Partly deaf music teacher recognises importance of dogs, praises hearing aids

Apr 22, 2013 in Hearing Aids

Partly deaf music teacher recognises importance of dogs, praises hearing aids

Sophie Biebuyck has praised the charity Hearing Dogs for Deaf People, after it enabled her to get her life back on track.

The music teacher, who was originally a professional opera singer, had to suffer an infected cochlea at the age of 25; seven years after a similar virus reduced how much she could hear in her right ear. Since then Ms Biebuyck, who used to perform at venues such as the Vatican and the Italian Riviera, has been mostly deaf and now cannot even distinguish voices in small crowds.

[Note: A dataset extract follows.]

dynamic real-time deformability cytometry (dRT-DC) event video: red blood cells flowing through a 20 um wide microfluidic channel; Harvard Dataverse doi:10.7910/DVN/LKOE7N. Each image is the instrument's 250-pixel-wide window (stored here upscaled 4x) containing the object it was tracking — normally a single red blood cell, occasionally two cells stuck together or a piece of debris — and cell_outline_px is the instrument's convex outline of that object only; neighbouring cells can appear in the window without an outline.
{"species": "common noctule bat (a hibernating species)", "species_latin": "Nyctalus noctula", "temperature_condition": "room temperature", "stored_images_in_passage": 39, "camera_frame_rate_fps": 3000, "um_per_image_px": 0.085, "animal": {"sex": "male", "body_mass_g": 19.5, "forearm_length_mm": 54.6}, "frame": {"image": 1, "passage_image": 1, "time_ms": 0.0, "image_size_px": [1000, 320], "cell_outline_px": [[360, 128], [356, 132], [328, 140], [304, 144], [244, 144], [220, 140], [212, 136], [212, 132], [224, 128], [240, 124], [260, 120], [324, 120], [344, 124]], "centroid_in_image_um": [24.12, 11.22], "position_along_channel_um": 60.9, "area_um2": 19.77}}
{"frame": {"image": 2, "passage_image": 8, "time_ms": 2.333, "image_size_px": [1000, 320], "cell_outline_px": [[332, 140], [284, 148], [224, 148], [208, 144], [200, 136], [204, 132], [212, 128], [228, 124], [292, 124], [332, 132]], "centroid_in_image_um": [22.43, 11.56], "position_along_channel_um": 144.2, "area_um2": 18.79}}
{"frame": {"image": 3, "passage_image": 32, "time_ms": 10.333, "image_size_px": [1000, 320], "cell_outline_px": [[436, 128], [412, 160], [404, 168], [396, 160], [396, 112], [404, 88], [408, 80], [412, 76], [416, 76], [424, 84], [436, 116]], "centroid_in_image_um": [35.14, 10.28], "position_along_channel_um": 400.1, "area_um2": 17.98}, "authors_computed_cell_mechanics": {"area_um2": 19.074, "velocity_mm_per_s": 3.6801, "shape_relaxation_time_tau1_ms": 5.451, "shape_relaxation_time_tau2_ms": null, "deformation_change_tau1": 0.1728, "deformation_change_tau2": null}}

After being advised by her doctor, Ms Biebuyck was encouraged to get a guide dog, which has been trained to carry out a series of functions such as letting her know if a student needs her, or warning her if either her phone or alarm clock goes off. The latter in particular is important as she has admitted to sleeping through a loud alarm in the past before. The dog is either a sproodle (a mix of a springer spaniel and a poodle) or a cockerpoo (a mix of a cocker spaniel and a poodle).

Talking to This is Total Essex, Ms Biebuyck said: "It was devastating when I lost my hearing. Effectively my career as an opera singer was over, but you've two options in these situations. You either feel sorry for yourself and crash, or get up and get on with it."

Ms Biebuyck went on to argue the importance of hearing aids when teaching in school. She added: "Without my hearing aids I am pretty useless. Most of my hearing has been lost from the upper frequencies and I do lip read to a certain extent.”

The music teacher currently trains students in singing, music and piano theory at Brentwood School in Essex.